Build batteries or risk zapping our EV future
By Simon Hacker | 9th March 2023
Britain's strength as a vehicle maker rests upon creating a climate for OEMs to build electric vehicle batteries, warns the UK's Manufacturing Technologies Association (MTA).
Geoff Noon, MTA statistician, told Renishaw's forum on additive manufacturing that the UK currently makes more engines than cars – and the impact of supply chain distribution issues on the auto sector last year translated into between seven and eight million cars not being produced.
Geoff said: "The issue is that vehicles are made where batteries are made. And because batteries are heavy, the UK auto industry faces a real threat, given that Nissan is the only battery maker in the UK making batteries now."
Looking more broadly, he added: "There was barely any growth of UK GDP last year; it was pretty much a lost cause."

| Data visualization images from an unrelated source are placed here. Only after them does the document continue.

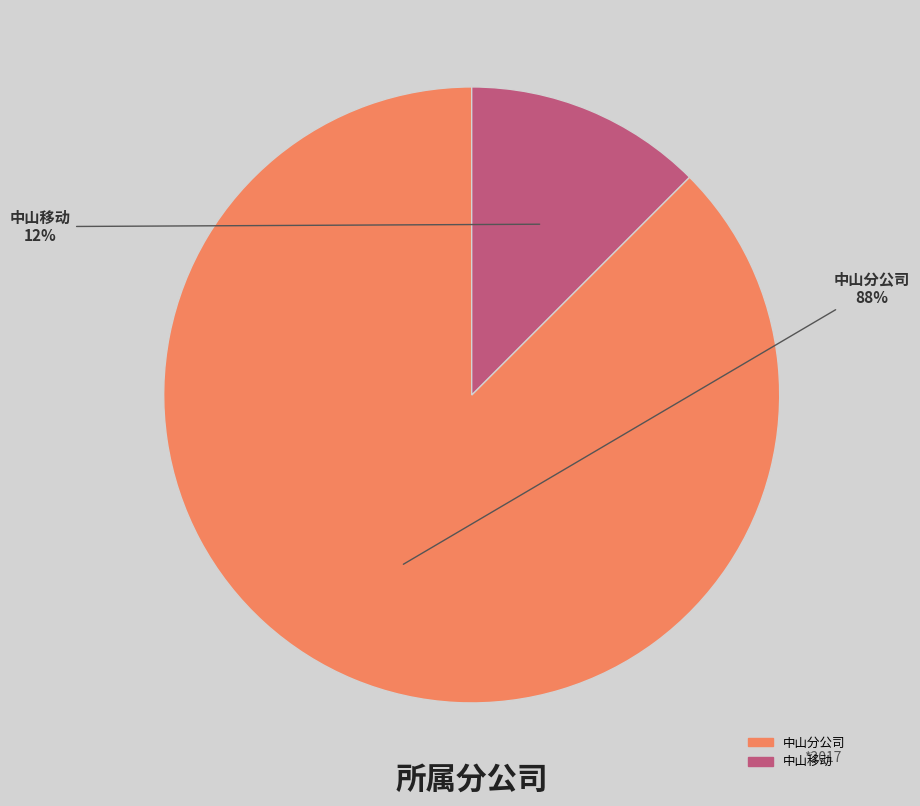

To the nearest percent, what is the combined percentage of 中山移动 and 中山分公司?

100%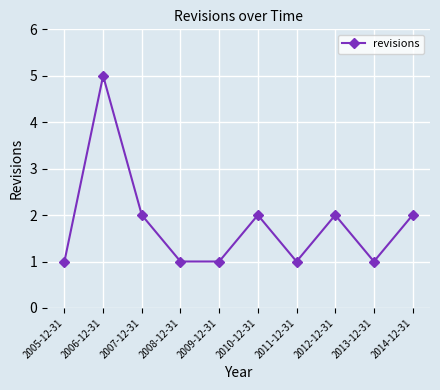

How many points are higher than both their immediate neighbors (excluding endpoints)?

3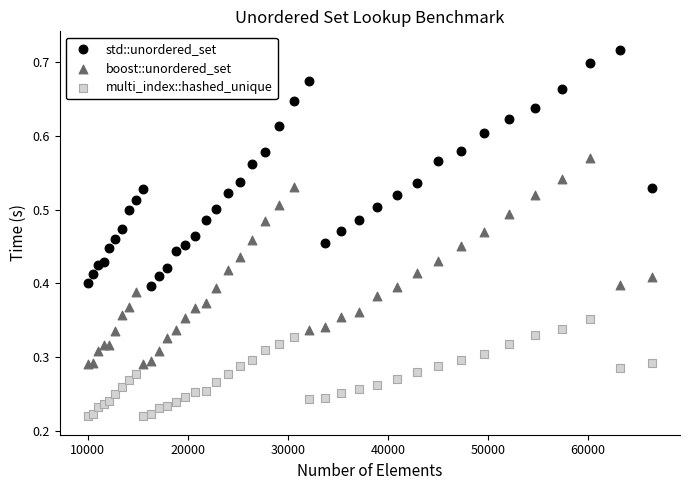

What is the X range (max minus min) for the scatter plot?

56358.0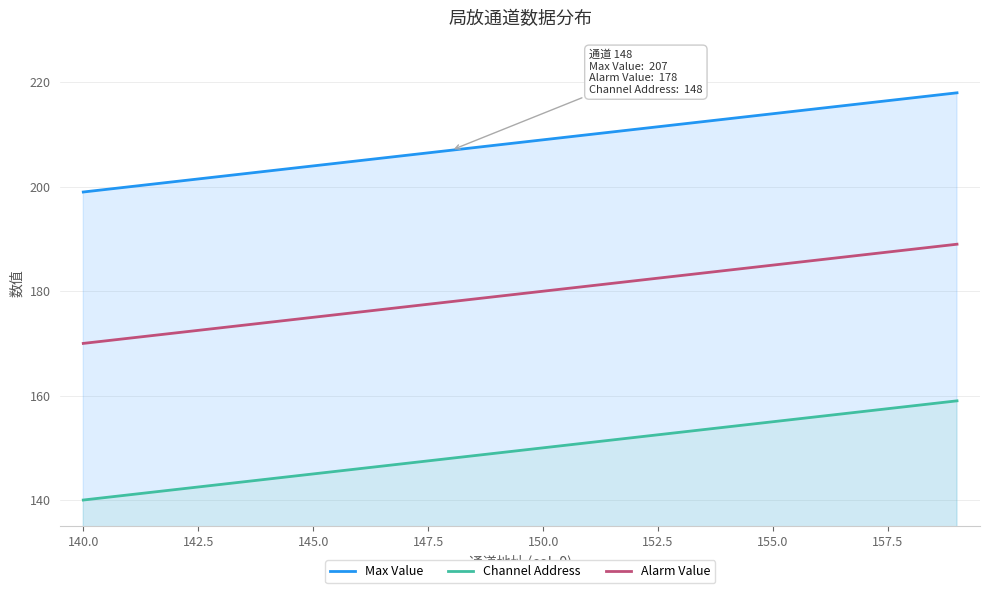

Which series has the largest total across all categories?

Max Value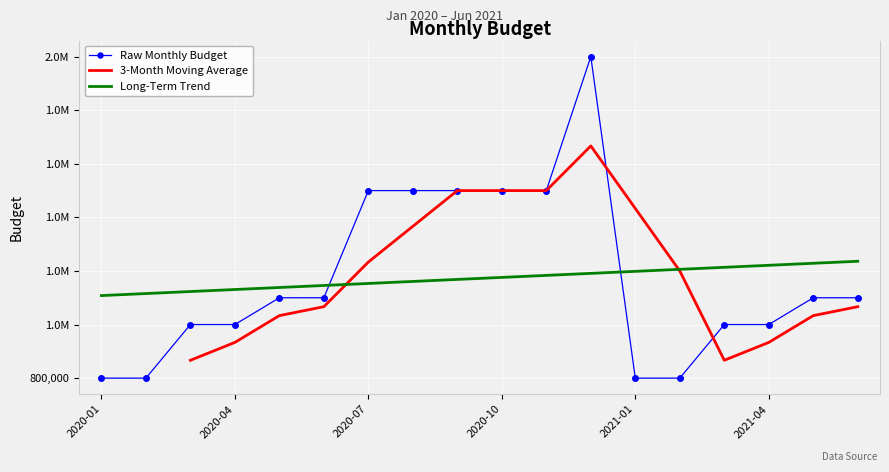

True or false: the data shows 1588097 at 2020-05.

False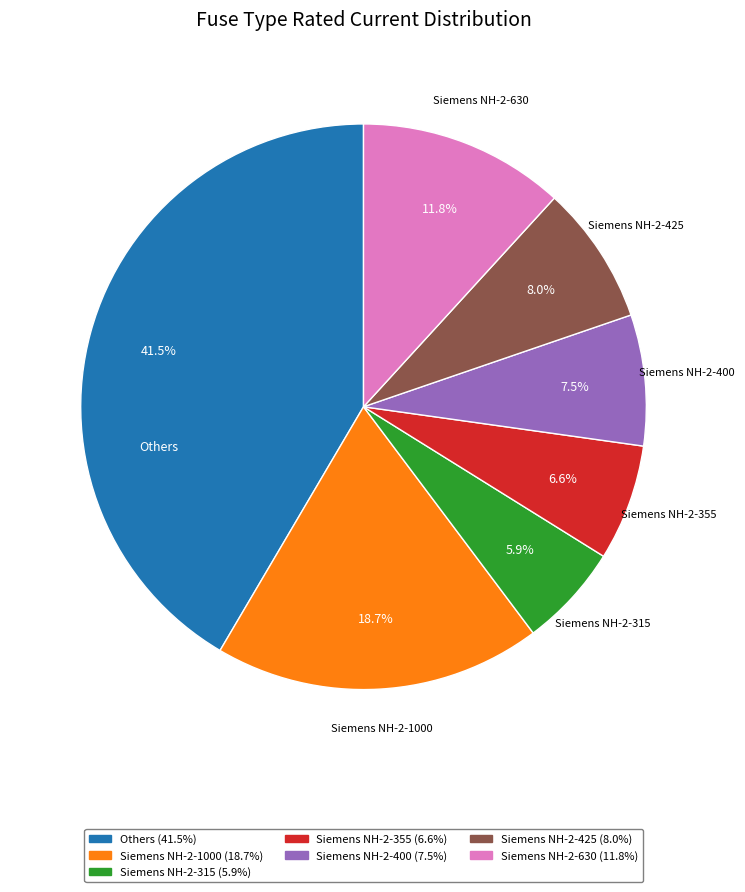

Is there any slice that represents more than half of the pie?

No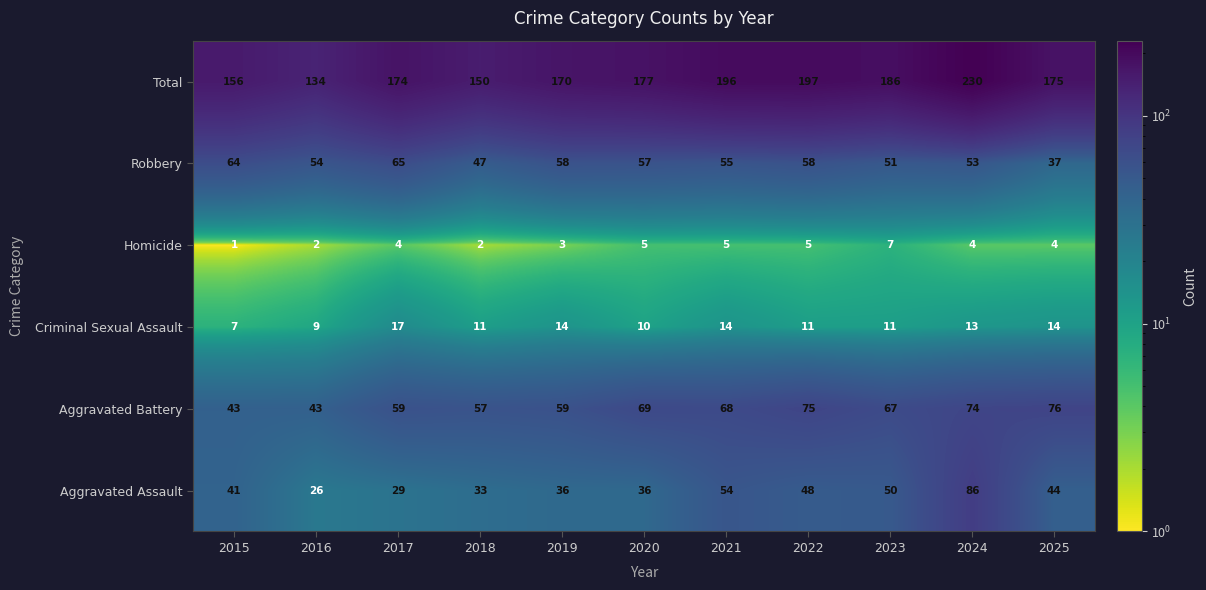

What is the minimum value for Total?

134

Despite this warning, he added the UK is ahead in the additive manufacturing (AM) 3D field in four key areas: machines, all AM materials, AM products and parts and all AM services.
The Faraday Institution recently predicted the UK auto industry will need ten UK-based gigafactories (large, high volume battery manufacturing facilities) by 2040, each producing 20 GWh per year of batteries.
The institution said: "The transition to electrified transport is essential to meet Net Zero commitments. The size of the economic opportunity provided by this change is significant."
Meanwhile the recent collapse of battery startup Britishvolt, warns the Royal Society of Chemistry, has highlighted our precarious position: "Vehicle manufacturers ideally need local battery supply chains in place to minimise costs, but uncertainty over political support is deterring investment."
This morning, new global research commissioned by ABB Robotics and leading industry publication Automotive Manufacturing Solutions revealed more than half (59%) of respondents believe the shift to pure electric vehicle production is not achievable within current legislative timelines.
Punchline says: yet another canary-in-the-mine warning follows on from our coverage of the impact of silicone chip shortages on Gloucestershire industry. The best climate for productivity and progress is one where we have certainty, fluid trading relations and clear forward planning. Let's not ignore these warnings or our transition to EV transport will stutter.